A complaint outlining the charges against Bradley and Muthana does not mention the defendants discussing their intentions with IS or others beyond the two undercover law enforcement officers.
Bradley sought transit to the Middle East by cargo ship because he feared he might have been on a terrorist watch list, prosecutors said.
In 2019, Bradley planned to travel to Afghanistan to join the Taliban and attack American soldiers but changed his mind because of ideological differences with the person he was supposed to travel with, a person who was subsequently arrested, prosecutors said, citing an FBI interview at the time.
Muthana, of Alabama, also expressed support for IS and discussed with Bradley plans to travel together to the Middle East to fight on behalf of the group, prosecutors said. After her arrest, she waived her right to remain silent and said she was willing to fight and kill Americans, prosecutors said.

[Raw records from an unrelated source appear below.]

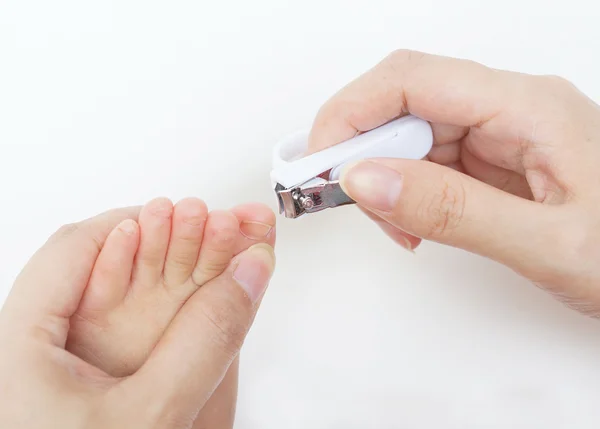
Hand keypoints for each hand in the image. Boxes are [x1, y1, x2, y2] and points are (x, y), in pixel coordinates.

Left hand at [0, 206, 274, 427]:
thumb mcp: (150, 417)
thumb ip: (203, 341)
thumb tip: (248, 275)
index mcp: (17, 343)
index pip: (75, 247)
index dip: (139, 219)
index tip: (188, 214)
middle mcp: (27, 350)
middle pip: (97, 269)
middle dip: (166, 244)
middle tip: (216, 232)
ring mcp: (51, 374)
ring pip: (111, 304)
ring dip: (169, 278)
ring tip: (216, 267)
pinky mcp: (76, 394)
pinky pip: (117, 339)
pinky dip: (161, 318)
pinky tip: (190, 320)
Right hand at [308, 50, 599, 316]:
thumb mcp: (548, 242)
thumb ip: (451, 209)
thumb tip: (365, 178)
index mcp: (529, 107)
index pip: (412, 79)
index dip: (351, 113)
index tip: (318, 163)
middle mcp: (512, 109)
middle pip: (405, 100)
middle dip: (360, 147)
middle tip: (337, 197)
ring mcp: (504, 135)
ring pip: (412, 132)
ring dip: (382, 174)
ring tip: (390, 225)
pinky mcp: (497, 163)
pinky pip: (431, 161)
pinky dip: (406, 191)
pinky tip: (410, 222)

A U.S.-led coalition captured the last of the territory held by the Islamic State group about two years ago, ending its self-declared caliphate that covered large parts of Iraq and Syria. Since then, remaining IS militants have gone underground in the Syrian-Iraqi border region, continuing an insurgency.
Muthana and Bradley were married in January.
After traveling to Alabama to visit Muthana, prosecutors said, Bradley approached the undercover officer with the idea of traveling on a cargo ship to join IS. The officer connected Bradley with a "facilitator" — another undercover officer — and Bradley paid that person $1,000 in cash for travel costs, prosecutors said.
Bradley told that officer that he and Muthana planned to be "fighting" upon arrival Yemen and that he'd had a dream that he had given an oath of allegiance to IS leader Abu Ibrahim al-Hashimi al-Qurayshi prosecutors said.